Alternative Workers’ Comp Plans Take A Legal Hit

The case involved a shoe department employee who claimed to have hurt her neck and back while lifting shoeboxes. Dillard's initially paid her medical bills under its alternative plan, but then began arguing that a preexisting condition was to blame .

Almost every state has a carefully regulated workers’ compensation system funded by employer-paid insurance premiums. Workers’ comp can be very expensive for employers, many of whom have long sought a less costly, alternative system.

Enter recent legislation in several states that allows employers to opt out of their state workers’ comp system in favor of private, parallel systems.

For example, a 2013 Oklahoma law let employers write their own workers’ comp plans, which could limit the doctors workers were allowed to see, the injuries that were covered and how disputes were settled.

Other states, including Tennessee, South Carolina, Georgia, Mississippi, West Virginia, Wisconsin and Illinois, followed suit with proposals of their own. All the while, they were watching the Oklahoma experiment.

It just suffered what might be a fatal blow in an Oklahoma Supreme Court case involving Dillard’s Department Stores. The chain had opted out of Oklahoma’s traditional state system and created its own workers’ comp plan.

The case involved a shoe department employee who claimed to have hurt her neck and back while lifting shoeboxes. Dillard’s initially paid her medical bills under its alternative plan, but then began arguing that a preexisting condition was to blame for her lingering pain.

She sued, alleging that because she would clearly have received continued benefits under the regular workers’ compensation system in Oklahoma, she was being singled out for different treatment because her employer had opted out.

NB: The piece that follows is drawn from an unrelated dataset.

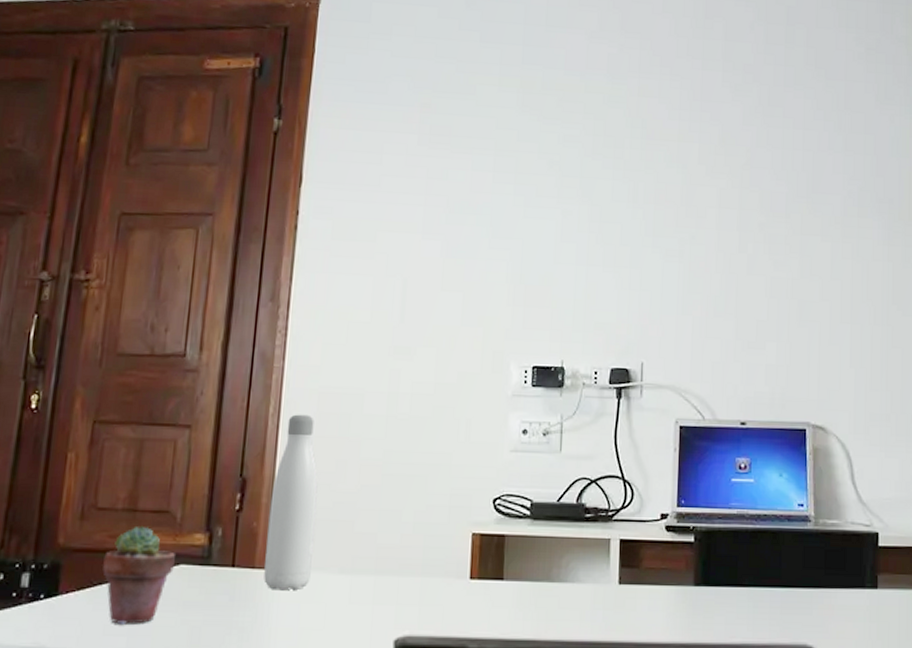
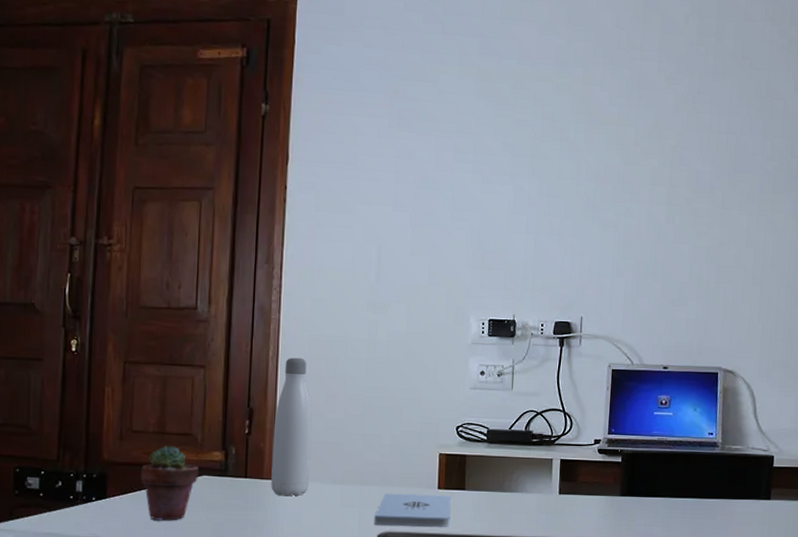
notepad: none [390,585,487,629] -> present [374,493,452,527]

The Oklahoma Supreme Court agreed, citing big differences between the state plan and the company plan. For example, under Dillard’s plan, employees had to report any injuries by the end of the day instead of having 30 days under the regular workers’ comp system. Dillard’s employees could only appeal their claims to a board consisting of company employees, rather than an independent state agency.

Result: The court scrapped the Oklahoma law and sent the woman’s case to be decided through the regular workers’ comp system.

Time will tell if this case marks the beginning of the end of alternative worker’s compensation systems.